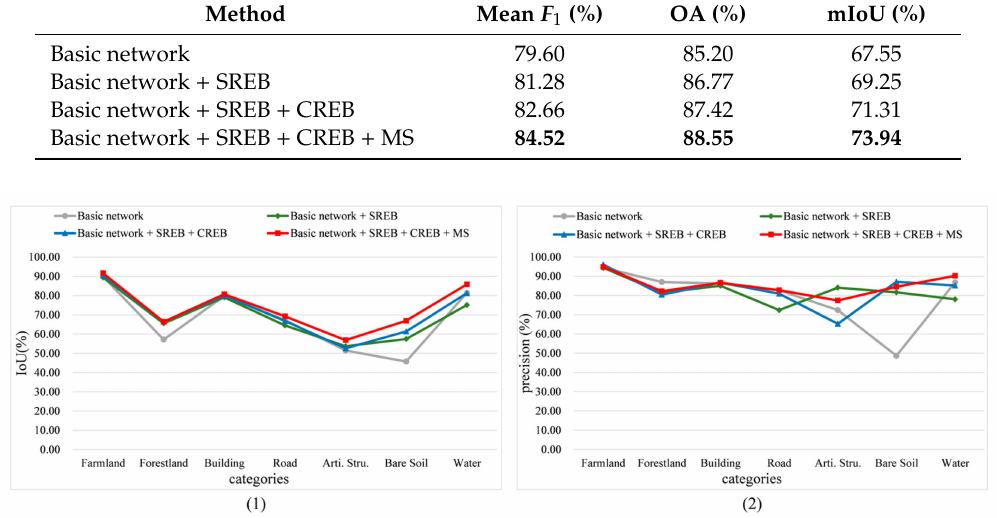
Table 3. Detailed performance of the proposed network with di ff erent settings. SREB: spatial relation-enhanced block; CREB: channel relation-enhanced block; MS: multiscale fusion module. The largest classification accuracy is highlighted in bold.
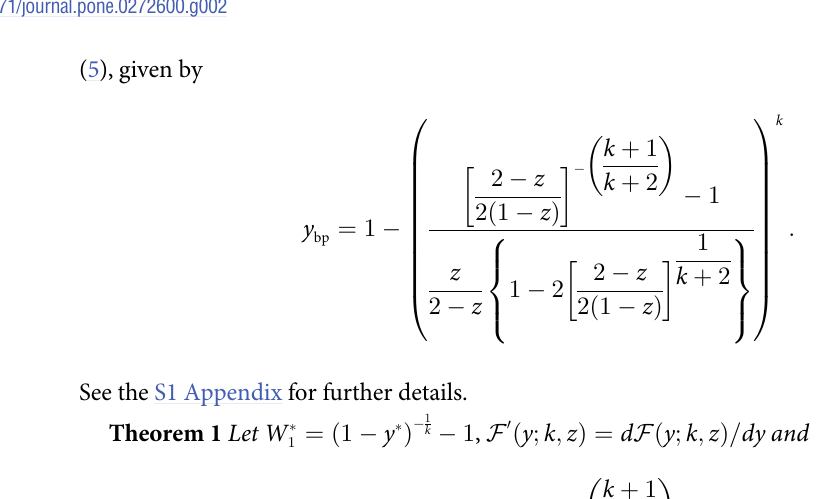
Fig 2. Numerical solutions of equilibrium y � as a function of R 0 with different k values, but fixed z = 0.96.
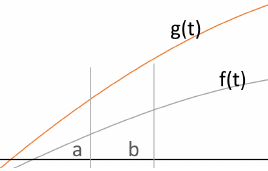
Figure 3. Functional limit.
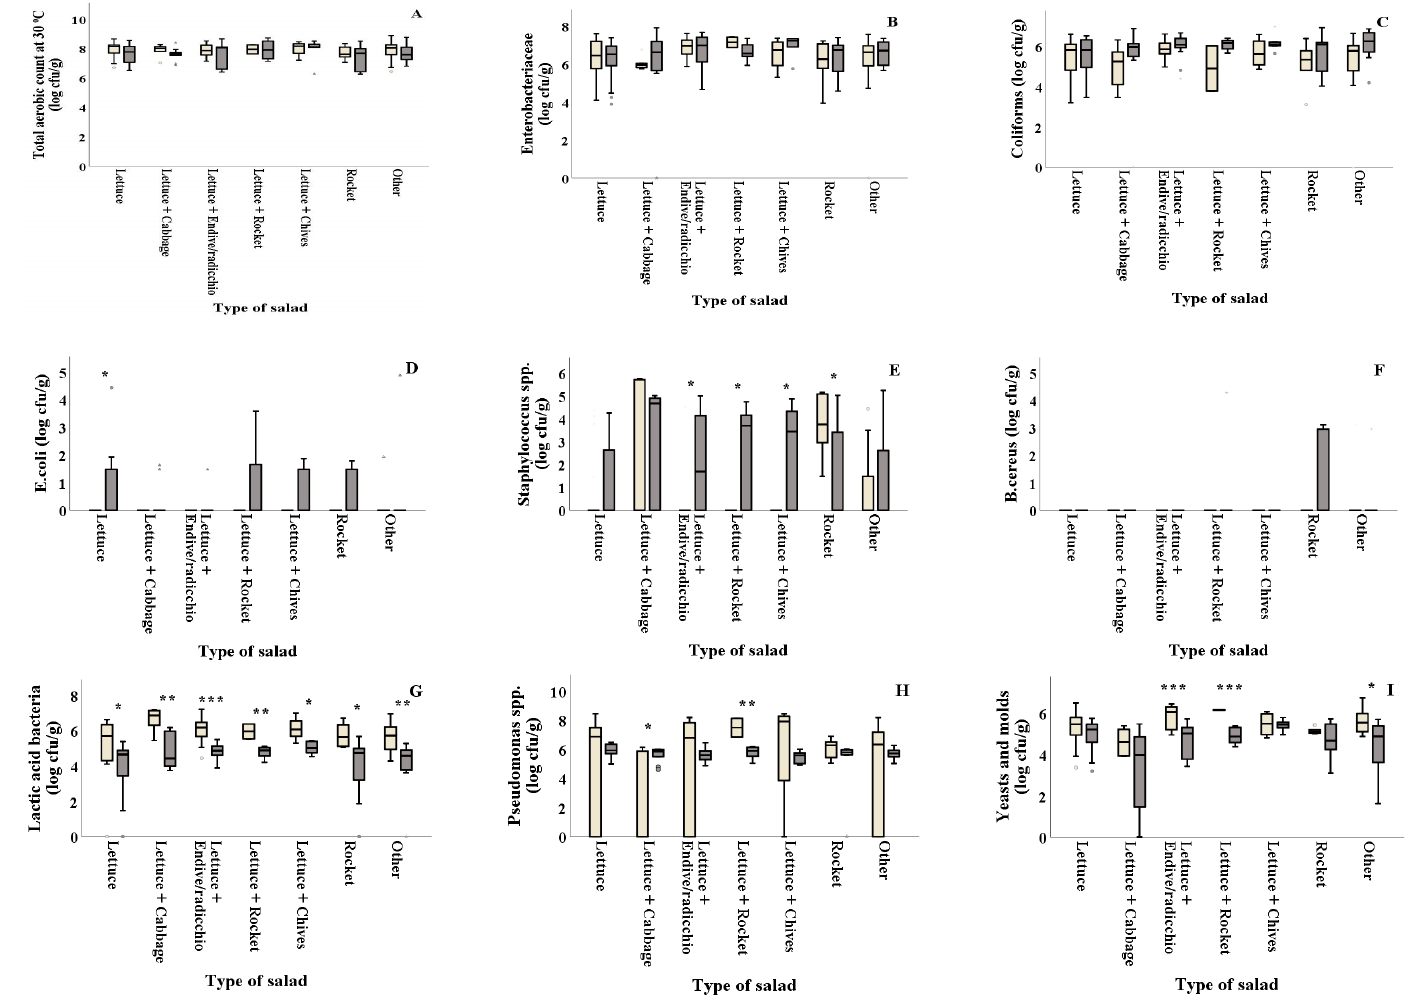
Figure 2. Microbiological quality ( A – I ) of different types of ready-to-eat salads collected in winter ( Figure 1 . Effect of season on the microbiological quality ( A – I ) of ready-to-eat salads collected in winter ( ) and summer ( ) among salad producers/packagers (A, B, C, D, and E). Results include Figure 1 . Effect of season on the microbiological quality ( A – I ) of ready-to-eat salads collected in winter ( ) and summer ( ) among salad producers/packagers (A, B, C, D, and E). Results include ). Results include only positive samples for each microorganism Figure 2. Microbiological quality ( A –I) of different types of ready-to-eat salads collected in winter ( ) and summer ( ). Results include only positive samples for each microorganism all samples for each microorganism tested and are the mean value ± standard deviation. Each box contains 50 percent of cases, and whiskers represent the rest. The line across the inside of the box all samples for each microorganism tested and are the mean value ± standard deviation. Each box contains 50 percent of cases, and whiskers represent the rest. The line across the inside of the box tested and are the mean value ± standard deviation. Other = lettuce + 2 or more ingredients. Each box contains 50 percent of cases, and whiskers represent the rest. The line across the tested and are the mean value ± standard deviation. Other = lettuce+2 or more ingredients. Each box contains 50 percent of cases, and whiskers represent the rest. The line across the inside of the box represents the median value. *, ** and *** indicate significant differences at p ≤ 5%, 1% and 0.1%. represents the median value. *, ** and *** indicate significant differences at p ≤ 5%, 1% and 0.1%. represents the median value. *, ** and *** indicate significant differences at p ≤ 5%, 1% and 0.1%. inside of the box represents the median value. *, ** and *** indicate significant differences at p ≤ 5%, 1% and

| Task requirements |
Starting with the first line of the material, print each line exactly until you have printed the line with "Figure 3. Functional limit.", and skip the pictures.

| Exercise answer |
Table 3. Detailed performance of the proposed network with di ff erent settings. SREB: spatial relation-enhanced block; CREB: channel relation-enhanced block; MS: multiscale fusion module. The largest classification accuracy is highlighted in bold.
Fig 2. Numerical solutions of equilibrium y � as a function of R 0 with different k values, but fixed z = 0.96.
Figure 3. Functional limit.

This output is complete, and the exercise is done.